January 3, 2018 12:00 PM, EST

Midwestern States Unite to Mitigate Truck Parking Problems

Minnesota Rest SignMinnesota Department of Transportation

A group of eight Midwestern states is working to inform truckers of parking availability along major routes.

Indiana, Iowa, Kansas, Kentucky, Michigan, Minnesota, Ohio and Wisconsin, represented by the Mid America Association of State Transportation Officials, are developing a shared truck parking information management system that offers real-time data on how many spaces are available at certain lots.

Davonna Moore, head of the Kansas Department of Transportation’s multimodal planning group, explained that each state will be furnishing public rest areas with intelligent transportation systems that are capable of determining how many truck parking spaces are occupied. Most of the states also are erecting signs along major interstates that reflect the names of nearby rest areas, the exits where those lots are located and the number of spaces available. The states will begin constructing the signs this spring and summer. After a test period in the fall, the system is scheduled to be completely functioning by January 2019.

“We view this as one big, large project,” Moore said. “We did not want the truck drivers to deal with eight different systems.”

The shortage of available truck parking ranked No. 4 on the American Transportation Research Institute’s list of most pressing concerns for trucking, which was released Oct. 23.


“We forecast that truck volumes will increase by 67% by the year 2040, so we have to find innovative solutions to meeting that additional demand,” said Ohio DOT spokesman Matt Bruning.

The project is funded through a $25 million Transportation Investment Generating Economic Recovery grant, awarded in 2015 and dispersed across the eight states based on the number of sites they requested to be fitted with technology.

According to Indiana DOT spokesman Scott Manning, the TIGER grant funded design and construction costs. Moore said U.S. DOT subsequently added $6.2 million to the project.

In addition to the signs, there will be physical technology placed at sites that will record parking availability. Moore said states have two primary options: count-in/count-out systems and space-by-space indicators. The count-in/count-out systems keep a tally of trucks as they move in and out of a rest area. Space-by-space systems use presence detection technology such as cameras or indicators embedded in the pavement to read each spot.

Moore said that the latter method is generally used for smaller sites and, although it is the more costly option, requires less maintenance in the long run.


According to Phil Mescher, Iowa DOT’s project manager for the Truck Parking Information Management System, the state will use both options at rest areas along the 300-mile portion of Interstate 80 that runs through the state.

Minnesota, on the other hand, will solely use space-by-space sensors at seven rest areas along I-35 and I-94.

“We thought it would be economical,” said Dan Rowe, intelligent transportation system project manager for Minnesota DOT.

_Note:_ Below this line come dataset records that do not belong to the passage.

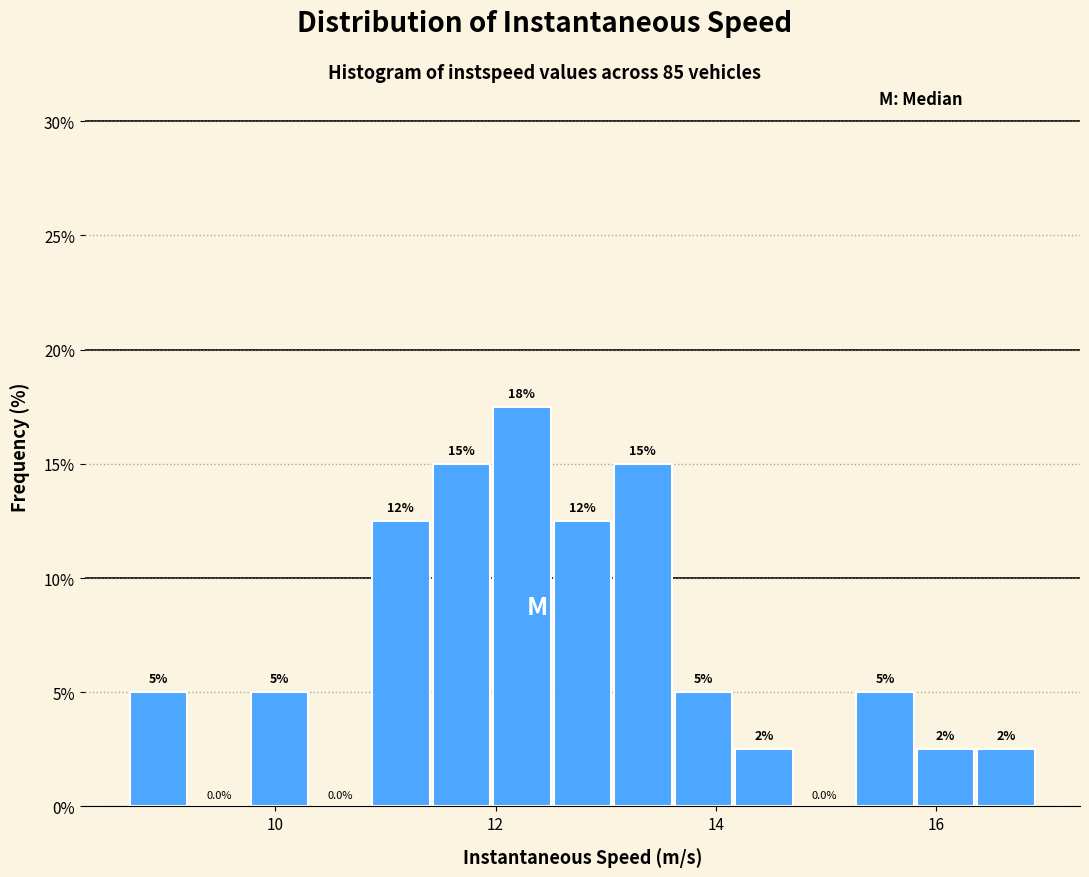

Around what value on the x-axis is the tallest bar? Give the approximate position of its centre, as read against the axis.

12.2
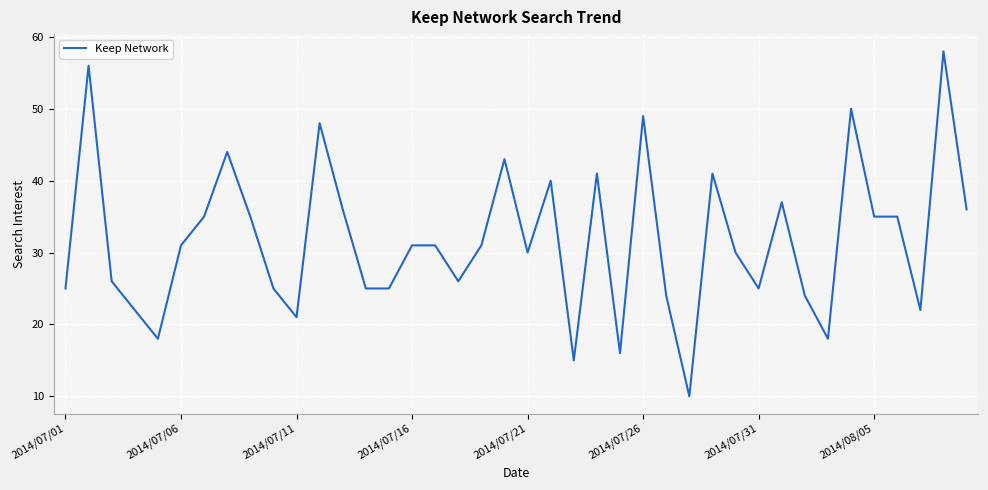

What is the difference between the maximum and minimum values?

48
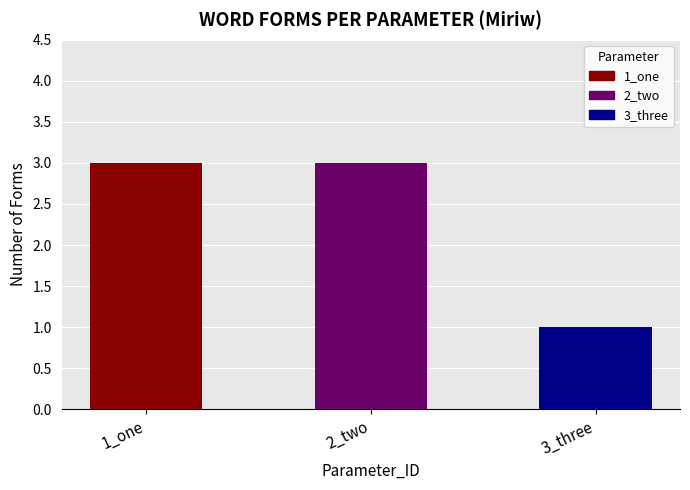

True or false: the data shows 1 at 3_three.

True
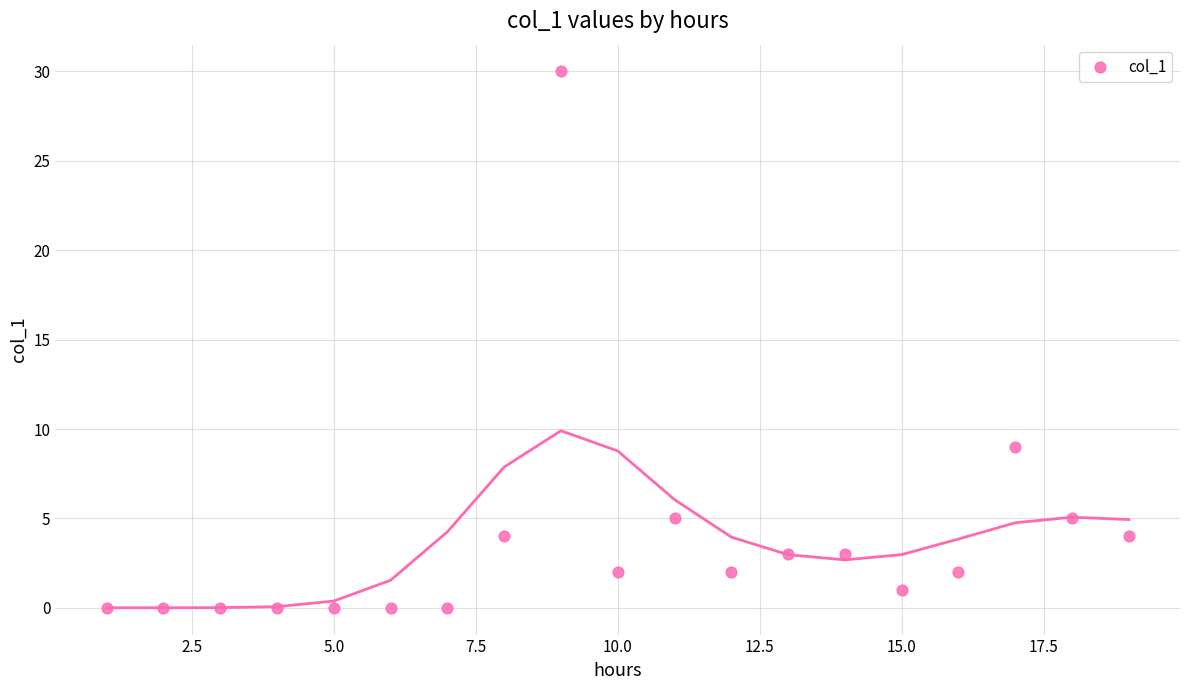

What is the range of Y values (max minus min)?

30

Moore said that the scanning technology and signs will be backed up by “behind-the-scenes” software systems. The data gathered from the devices can be provided to travelers over state 511 travel sites. It also can be used by third-party vendors, such as Waze or Google Maps.

Disseminating data is a chief goal for Iowa DOT, which Mescher said is not constructing signs to broadcast parking availability. Mescher said that Paul Trombino, Iowa DOT’s former director, did not want to build signs and would rather share the data with third-party developers. Trombino withdrew his name from consideration for Federal Highway Administration chief in early December.

“He wanted to focus more on its information, where we would push the data out and let third party developers develop apps that would consume the data,” Mescher said of Trombino.